§ Selected excerpt
-*-
This Psalm gives us a wonderful theology of God – (1) God answers prayer, (2) God forgives transgressions, (3) God brings people near, (4) God is hope, and (5) God nourishes the earth. It’s important for all of us, but even more so for those who are marginalized, like those with mental illness. Seeing this Psalm through their eyes brings it to life in new ways. Often, people don’t understand those with mental illness or stigmatize them. Are we among those who need forgiveness? What can we do to make our congregations more inclusive? God has made all of us trustees of God’s hope — how can we make that hope real for those with mental illness?
This reading begins in despair and ends with hope. For Habakkuk, writing at the height of Babylonian power, the despair concerned continuing destruction and violence falling on the Jewish remnant. For the mentally ill, the despair concerns the ways our healthcare system often sets profits before people and how money better used for research, treatment, and cure is sometimes hoarded and abused. Habakkuk writes so that people then, as with people now, will understand what is behind the despair — to speak out, make people understand the disease and its symptoms, and inform others. When persons with faith struggle with a chronic illness, they need neither "attitudes" nor "platitudes," but rather Habakkuk’s words that "there is still a vision for the appointed time," and "the righteous live by their faith."
-*-
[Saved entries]
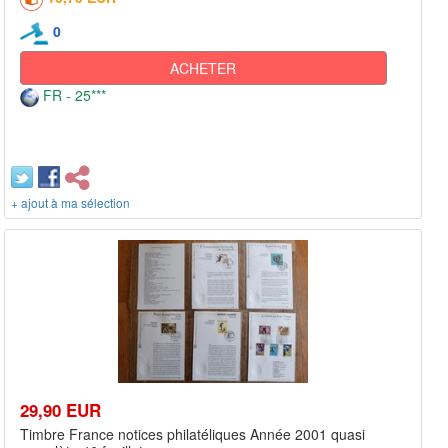
0
ACHETER
FR - 25***
+ ajout à ma sélection
29,90 EUR
Timbre France notices philatéliques Année 2001 quasi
-*-
§ Work required
Please write out the scripture reflection from "This Psalm gives" to "with mental illness?", switching "mental illness" to "chronic illness" wherever it appears. This material is separate from the scripture reflection.

§ Exercise solution
This Psalm gives us a wonderful theology of God – (1) God answers prayer, (2) God forgives transgressions, (3) God brings people near, (4) God is hope, and (5) God nourishes the earth. It’s important for all of us, but even more so for those who are marginalized, like those with chronic illness. Seeing this Psalm through their eyes brings it to life in new ways. Often, people don’t understand those with chronic illness or stigmatize them. Are we among those who need forgiveness? What can we do to make our congregations more inclusive? God has made all of us trustees of God’s hope — how can we make that hope real for those with chronic illness?